# QUOTED PASSAGE start

Answer:
Answer is explained below
Explanation:
The running time is measured in terms of complexity classes generally expressed in an upper bound notation called the big-Oh ( "O" ) notation. We need to find the upper bound to the running time of both the algorithms and then we may compare the worst case complexities, it is also important to note that the complexity analysis holds true (and valid) for large input sizes, so, for inputs with smaller sizes, an algorithm with higher complexity class may outperform the one with lower complexity class i.e, efficiency of an algorithm may vary in cases where input sizes are smaller & more efficient algorithm might be outperformed by the lesser efficient algorithms in those cases.
That's the reason why we consider inputs of larger sizes when comparing the complexity classes of the respective algorithms under consideration.
Now coming to our question for algorithm A, we have,
let F(n) = 1/4x² + 1300
So, we can tell the upper bound to the function O(F(x)) = g(x) = x2
Also for algorithm B, we have,
let F(x) = 112x - 8
So, we can tell the upper bound to the function O(F(x)) = g(x) = x
Clearly, algorithmic complexity of algorithm A > algorithmic complexity of algorithm B
Hence we can say that for sufficiently large inputs , algorithm B will be a better choice.
Now to find the exact location of the graph in which algorithmic complexity for algorithm B becomes lesser than
algorithm A.
We need to find the intersection point of the given two equations by solving them:
We have the 2 equations as follows:
y = F(x) = 1/4x² + 1300 __(1)
y = F(X) = 112x - 8 __(2)
Let's put the value of from (2) in (1)
=> 112x - 8 = 1/4x² + 1300
=> 112x - 0.25x² = 1308
=> 0.25x² - 112x + 1308 = 0
Solving, we have
=> x = (112 ± 106) / 0.5
=> x = 436, 12
We can obtain the value for y by putting x in any of the equation:
At x=12 , y= 1336
At x = 436 , y = 48824
So we have two intersections at point (12,1336) & (436, 48824)
So before first intersection, the
Function F(x) = 112x - 8 takes lower value before x=12
& F(x) = 1/4x² + 1300 takes lower value between (12, 436)
& F(x) = 112x - 8 again takes lower value after (436,∞)
Hence,
We should choose Algorithm B for input sizes lesser than 12
& Algorithm A for input sizes between (12,436)
& Algorithm B for input sizes greater than (436,∞)

# QUOTED PASSAGE end
# DATASET ENTRIES start

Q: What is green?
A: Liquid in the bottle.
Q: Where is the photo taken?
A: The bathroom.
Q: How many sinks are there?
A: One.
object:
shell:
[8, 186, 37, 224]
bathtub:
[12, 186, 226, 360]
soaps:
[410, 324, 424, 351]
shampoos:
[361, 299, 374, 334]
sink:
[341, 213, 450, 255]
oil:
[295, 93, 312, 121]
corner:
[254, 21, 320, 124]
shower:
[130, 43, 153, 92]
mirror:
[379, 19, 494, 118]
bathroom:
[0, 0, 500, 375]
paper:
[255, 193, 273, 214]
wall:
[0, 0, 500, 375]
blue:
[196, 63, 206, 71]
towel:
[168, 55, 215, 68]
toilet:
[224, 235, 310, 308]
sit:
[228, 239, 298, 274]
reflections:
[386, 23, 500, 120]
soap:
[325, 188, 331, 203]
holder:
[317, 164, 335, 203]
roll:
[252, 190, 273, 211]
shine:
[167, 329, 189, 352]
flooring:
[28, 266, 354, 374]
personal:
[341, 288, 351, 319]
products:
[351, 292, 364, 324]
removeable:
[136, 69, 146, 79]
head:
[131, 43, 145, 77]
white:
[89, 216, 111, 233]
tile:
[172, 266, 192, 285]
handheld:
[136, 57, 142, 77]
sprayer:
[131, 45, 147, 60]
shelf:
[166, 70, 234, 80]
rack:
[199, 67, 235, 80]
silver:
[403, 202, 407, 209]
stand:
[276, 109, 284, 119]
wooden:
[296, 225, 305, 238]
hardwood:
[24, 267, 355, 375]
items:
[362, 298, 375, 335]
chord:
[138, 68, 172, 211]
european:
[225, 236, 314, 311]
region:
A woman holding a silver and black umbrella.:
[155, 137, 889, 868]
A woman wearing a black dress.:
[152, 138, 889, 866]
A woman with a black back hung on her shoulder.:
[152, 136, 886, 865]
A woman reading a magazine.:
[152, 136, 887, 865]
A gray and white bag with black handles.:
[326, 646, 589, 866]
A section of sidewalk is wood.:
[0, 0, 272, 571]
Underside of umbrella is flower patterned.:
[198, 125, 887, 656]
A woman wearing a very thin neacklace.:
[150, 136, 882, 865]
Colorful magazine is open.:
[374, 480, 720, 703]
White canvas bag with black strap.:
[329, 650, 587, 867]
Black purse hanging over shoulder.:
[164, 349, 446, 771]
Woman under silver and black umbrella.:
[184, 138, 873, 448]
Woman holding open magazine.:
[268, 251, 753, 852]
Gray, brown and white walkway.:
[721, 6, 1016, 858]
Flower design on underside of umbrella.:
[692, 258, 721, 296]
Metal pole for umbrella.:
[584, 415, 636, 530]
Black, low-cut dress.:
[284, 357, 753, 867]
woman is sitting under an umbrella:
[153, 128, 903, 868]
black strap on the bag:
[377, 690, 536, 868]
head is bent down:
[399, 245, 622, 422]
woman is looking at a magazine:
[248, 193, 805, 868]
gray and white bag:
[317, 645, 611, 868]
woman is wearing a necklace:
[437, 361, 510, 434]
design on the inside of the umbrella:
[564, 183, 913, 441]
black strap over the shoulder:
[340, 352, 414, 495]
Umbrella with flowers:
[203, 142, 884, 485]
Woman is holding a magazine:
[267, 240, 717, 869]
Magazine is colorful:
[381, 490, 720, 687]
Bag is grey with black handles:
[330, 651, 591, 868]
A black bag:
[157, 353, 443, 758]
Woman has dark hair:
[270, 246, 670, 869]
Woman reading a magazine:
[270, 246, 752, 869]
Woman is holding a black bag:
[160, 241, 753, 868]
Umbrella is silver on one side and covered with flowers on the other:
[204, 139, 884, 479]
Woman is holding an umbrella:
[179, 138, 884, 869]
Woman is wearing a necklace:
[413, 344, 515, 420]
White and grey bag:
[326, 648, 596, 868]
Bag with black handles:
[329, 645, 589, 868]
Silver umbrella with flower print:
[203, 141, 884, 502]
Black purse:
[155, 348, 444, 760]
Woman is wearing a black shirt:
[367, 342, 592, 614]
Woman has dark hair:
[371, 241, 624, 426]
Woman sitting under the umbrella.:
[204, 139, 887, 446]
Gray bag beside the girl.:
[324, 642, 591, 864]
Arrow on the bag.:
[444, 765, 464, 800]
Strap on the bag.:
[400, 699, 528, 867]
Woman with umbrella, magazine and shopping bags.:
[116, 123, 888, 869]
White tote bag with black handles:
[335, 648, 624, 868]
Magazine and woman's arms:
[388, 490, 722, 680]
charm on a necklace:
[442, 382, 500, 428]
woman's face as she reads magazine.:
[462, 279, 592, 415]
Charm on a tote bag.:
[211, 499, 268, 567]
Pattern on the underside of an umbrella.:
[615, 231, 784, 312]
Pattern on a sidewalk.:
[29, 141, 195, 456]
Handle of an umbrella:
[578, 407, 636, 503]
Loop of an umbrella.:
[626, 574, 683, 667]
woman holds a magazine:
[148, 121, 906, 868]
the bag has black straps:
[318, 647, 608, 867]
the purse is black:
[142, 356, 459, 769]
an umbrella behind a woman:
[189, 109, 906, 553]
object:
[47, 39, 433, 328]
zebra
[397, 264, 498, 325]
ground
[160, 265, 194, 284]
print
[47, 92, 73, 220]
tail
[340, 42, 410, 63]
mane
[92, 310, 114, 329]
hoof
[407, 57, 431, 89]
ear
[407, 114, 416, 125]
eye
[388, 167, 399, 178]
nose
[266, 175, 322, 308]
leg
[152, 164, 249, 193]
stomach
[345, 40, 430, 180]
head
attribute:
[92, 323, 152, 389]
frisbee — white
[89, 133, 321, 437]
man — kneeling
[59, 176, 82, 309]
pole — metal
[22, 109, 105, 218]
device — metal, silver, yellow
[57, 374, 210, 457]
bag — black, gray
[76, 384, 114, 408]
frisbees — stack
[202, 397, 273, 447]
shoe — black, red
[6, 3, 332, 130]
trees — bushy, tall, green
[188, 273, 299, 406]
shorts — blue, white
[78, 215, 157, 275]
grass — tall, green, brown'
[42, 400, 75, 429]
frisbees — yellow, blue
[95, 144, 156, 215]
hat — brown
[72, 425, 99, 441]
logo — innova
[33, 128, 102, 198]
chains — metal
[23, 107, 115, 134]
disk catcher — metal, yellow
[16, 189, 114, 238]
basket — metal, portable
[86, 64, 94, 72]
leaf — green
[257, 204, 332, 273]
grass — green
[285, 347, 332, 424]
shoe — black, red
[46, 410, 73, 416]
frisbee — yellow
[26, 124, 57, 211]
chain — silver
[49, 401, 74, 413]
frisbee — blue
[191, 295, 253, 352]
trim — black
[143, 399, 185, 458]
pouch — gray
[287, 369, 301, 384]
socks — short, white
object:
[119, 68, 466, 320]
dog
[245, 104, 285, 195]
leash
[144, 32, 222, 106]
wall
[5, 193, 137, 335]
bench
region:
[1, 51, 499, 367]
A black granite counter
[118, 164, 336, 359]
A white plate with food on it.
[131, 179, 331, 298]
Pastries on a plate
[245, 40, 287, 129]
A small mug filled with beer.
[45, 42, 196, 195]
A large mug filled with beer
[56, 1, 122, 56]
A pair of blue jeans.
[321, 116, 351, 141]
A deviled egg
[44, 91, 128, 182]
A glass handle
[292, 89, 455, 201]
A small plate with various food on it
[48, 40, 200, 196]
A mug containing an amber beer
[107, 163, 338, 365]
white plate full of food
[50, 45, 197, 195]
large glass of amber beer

# DATASET ENTRIES end

EXERCISES TO COMPLETE —
1. Print the algorithm comparison from "That's the reason" up to and including "algorithm A.".
2. In the algorithm comparison, list every input-size range in the closing recommendation together with the algorithm chosen for it.
3. Shorten the paragraph of the algorithm comparison that begins "The running time is measured" into a bulleted list that keeps its main facts.
Work only from the algorithm comparison.

TASK ANSWERS —
1.
That's the reason why we consider inputs of larger sizes when comparing the complexity classes of the respective algorithms under consideration.
Now coming to our question for algorithm A, we have,
let F(n) = 1/4x² + 1300
So, we can tell the upper bound to the function O(F(x)) = g(x) = x2
Also for algorithm B, we have,
let F(x) = 112x - 8
So, we can tell the upper bound to the function O(F(x)) = g(x) = x
Clearly, algorithmic complexity of algorithm A > algorithmic complexity of algorithm B
Hence we can say that for sufficiently large inputs , algorithm B will be a better choice.
Now to find the exact location of the graph in which algorithmic complexity for algorithm B becomes lesser than
algorithm A.

2.
- Input sizes less than 12: Algorithm B
- Input sizes between 12 and 436: Algorithm A
- Input sizes greater than 436: Algorithm B

3.
- Running time is measured in complexity classes, usually expressed in big-Oh ("O") notation as an upper bound.
- The upper bound for each algorithm's running time is found, and then their worst-case complexities are compared.
- Complexity analysis holds true only for large input sizes.
- For smaller inputs, an algorithm with a higher complexity class may outperform one with a lower complexity class.